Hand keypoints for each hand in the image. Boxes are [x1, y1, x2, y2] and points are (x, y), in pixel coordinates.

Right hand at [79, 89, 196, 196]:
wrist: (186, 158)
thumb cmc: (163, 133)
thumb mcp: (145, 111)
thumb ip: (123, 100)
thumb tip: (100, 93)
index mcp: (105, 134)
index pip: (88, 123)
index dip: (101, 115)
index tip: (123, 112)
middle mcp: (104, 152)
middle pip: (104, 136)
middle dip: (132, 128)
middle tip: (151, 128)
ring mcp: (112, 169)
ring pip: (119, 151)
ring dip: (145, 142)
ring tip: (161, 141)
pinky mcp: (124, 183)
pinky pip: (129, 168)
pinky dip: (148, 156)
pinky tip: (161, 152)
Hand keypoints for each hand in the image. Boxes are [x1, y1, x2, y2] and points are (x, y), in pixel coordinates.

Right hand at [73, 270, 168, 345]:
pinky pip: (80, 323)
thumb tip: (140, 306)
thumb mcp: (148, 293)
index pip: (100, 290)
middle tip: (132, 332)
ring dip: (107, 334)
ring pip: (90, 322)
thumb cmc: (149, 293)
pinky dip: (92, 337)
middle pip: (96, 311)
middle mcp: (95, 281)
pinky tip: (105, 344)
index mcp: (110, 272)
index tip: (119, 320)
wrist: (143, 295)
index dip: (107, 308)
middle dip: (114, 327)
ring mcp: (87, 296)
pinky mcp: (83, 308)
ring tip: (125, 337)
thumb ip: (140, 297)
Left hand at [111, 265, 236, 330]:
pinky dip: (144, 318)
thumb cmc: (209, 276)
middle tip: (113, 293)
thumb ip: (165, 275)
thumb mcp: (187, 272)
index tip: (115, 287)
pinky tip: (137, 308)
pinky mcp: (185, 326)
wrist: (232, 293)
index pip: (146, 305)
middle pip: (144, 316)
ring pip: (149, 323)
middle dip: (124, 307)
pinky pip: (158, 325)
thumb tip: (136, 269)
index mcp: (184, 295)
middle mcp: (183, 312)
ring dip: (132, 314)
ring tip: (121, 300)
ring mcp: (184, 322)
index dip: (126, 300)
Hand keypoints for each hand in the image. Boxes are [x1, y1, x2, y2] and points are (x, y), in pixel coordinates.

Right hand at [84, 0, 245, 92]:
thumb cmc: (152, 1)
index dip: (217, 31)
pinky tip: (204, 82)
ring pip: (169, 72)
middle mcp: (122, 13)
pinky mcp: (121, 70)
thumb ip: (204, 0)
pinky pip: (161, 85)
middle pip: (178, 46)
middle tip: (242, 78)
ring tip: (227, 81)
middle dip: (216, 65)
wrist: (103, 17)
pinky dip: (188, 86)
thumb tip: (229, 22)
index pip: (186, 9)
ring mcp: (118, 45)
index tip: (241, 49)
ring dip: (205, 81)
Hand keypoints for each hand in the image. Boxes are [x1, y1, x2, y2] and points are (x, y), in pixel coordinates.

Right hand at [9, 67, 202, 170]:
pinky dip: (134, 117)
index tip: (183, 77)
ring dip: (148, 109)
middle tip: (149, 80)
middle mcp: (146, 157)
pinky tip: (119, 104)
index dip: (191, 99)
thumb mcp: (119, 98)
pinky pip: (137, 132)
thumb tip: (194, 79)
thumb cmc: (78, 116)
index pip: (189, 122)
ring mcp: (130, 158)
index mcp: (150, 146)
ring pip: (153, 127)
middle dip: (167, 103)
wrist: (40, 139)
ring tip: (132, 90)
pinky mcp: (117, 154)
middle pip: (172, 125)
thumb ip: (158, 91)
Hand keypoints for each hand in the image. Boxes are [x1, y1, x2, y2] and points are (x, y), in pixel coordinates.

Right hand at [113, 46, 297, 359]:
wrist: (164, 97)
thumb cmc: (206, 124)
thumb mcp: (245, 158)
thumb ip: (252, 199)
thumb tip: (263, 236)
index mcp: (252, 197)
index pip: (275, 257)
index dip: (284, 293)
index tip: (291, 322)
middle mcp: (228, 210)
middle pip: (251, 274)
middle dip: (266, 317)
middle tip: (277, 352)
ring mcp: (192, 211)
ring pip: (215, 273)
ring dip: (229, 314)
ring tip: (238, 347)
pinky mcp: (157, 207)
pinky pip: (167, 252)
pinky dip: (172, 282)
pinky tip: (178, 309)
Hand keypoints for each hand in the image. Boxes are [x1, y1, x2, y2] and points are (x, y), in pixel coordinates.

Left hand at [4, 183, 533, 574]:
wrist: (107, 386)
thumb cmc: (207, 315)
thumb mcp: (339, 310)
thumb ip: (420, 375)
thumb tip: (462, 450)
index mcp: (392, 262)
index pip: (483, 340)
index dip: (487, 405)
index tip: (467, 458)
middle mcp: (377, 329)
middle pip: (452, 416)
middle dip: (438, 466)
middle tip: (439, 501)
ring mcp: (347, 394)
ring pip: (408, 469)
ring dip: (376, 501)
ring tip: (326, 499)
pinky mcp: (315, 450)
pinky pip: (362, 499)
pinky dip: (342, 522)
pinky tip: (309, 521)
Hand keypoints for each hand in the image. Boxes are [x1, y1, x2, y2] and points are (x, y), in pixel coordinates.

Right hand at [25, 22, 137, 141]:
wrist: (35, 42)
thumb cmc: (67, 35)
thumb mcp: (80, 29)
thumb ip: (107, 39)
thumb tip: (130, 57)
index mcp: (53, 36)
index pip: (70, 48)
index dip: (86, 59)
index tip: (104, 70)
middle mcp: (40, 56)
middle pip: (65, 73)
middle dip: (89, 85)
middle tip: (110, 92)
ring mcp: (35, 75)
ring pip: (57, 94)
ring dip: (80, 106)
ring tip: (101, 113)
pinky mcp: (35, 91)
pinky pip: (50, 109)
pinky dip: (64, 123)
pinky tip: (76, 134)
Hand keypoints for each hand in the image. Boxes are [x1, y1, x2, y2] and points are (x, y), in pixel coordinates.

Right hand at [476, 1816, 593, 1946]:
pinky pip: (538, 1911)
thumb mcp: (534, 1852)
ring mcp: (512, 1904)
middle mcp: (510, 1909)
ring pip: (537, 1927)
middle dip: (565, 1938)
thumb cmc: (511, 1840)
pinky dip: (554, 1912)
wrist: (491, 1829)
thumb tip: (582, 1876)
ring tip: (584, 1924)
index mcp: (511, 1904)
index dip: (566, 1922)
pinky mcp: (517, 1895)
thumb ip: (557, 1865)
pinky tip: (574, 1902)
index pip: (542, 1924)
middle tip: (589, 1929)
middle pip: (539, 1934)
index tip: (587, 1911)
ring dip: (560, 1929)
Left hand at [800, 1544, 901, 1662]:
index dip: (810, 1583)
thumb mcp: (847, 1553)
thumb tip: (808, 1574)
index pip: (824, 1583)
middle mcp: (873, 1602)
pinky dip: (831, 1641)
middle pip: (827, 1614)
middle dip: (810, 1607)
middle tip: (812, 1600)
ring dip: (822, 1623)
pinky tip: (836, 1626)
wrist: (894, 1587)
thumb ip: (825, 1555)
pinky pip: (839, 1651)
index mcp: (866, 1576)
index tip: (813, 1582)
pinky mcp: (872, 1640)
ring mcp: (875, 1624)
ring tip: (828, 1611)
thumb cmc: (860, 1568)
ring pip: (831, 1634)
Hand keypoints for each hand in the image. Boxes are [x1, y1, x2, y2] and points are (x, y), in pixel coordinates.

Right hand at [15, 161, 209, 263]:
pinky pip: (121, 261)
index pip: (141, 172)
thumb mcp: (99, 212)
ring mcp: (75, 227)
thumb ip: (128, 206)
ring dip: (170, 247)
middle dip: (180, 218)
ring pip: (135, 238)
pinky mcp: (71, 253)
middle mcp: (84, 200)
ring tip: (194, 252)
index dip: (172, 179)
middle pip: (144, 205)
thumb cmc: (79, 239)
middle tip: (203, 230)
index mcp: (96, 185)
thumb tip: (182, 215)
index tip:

● YOUR OBJECTIVE
Please restate only the opening stretch of the records above: every line from the first through the one containing "pinky pip: (80, 323)", exactly as written.

● OUTPUT FOR THIS TASK
Hand keypoints for each hand in the image. Boxes are [x1, y1, x2, y2] and points are (x, y), in pixel coordinates.

Right hand at [79, 89, 196, 196]:
wrist: (186, 158)
thumb cmc: (163, 133)
thumb mcp: (145, 111)
thumb ip: (123, 100)
thumb tip: (100, 93)
index mcp: (105, 134)
index pip: (88, 123)
index dip: (101, 115)
index tip: (123, 112)
middle mcp: (104, 152)
middle pip: (104, 136)
middle dip: (132, 128)
middle tip: (151, 128)
ring mcp: (112, 169)
ring pip: (119, 151)
ring dip: (145, 142)
ring tip: (161, 141)
pinky mcp: (124, 183)
pinky pip: (129, 168)
pinky dip: (148, 156)
pinky tip: (161, 152)
Hand keypoints for each hand in the image. Boxes are [x1, y1, x2, y2] and points are (x, y), in pixel coordinates.

Right hand at [73, 270, 168, 345]:
pinky pip: (80, 323)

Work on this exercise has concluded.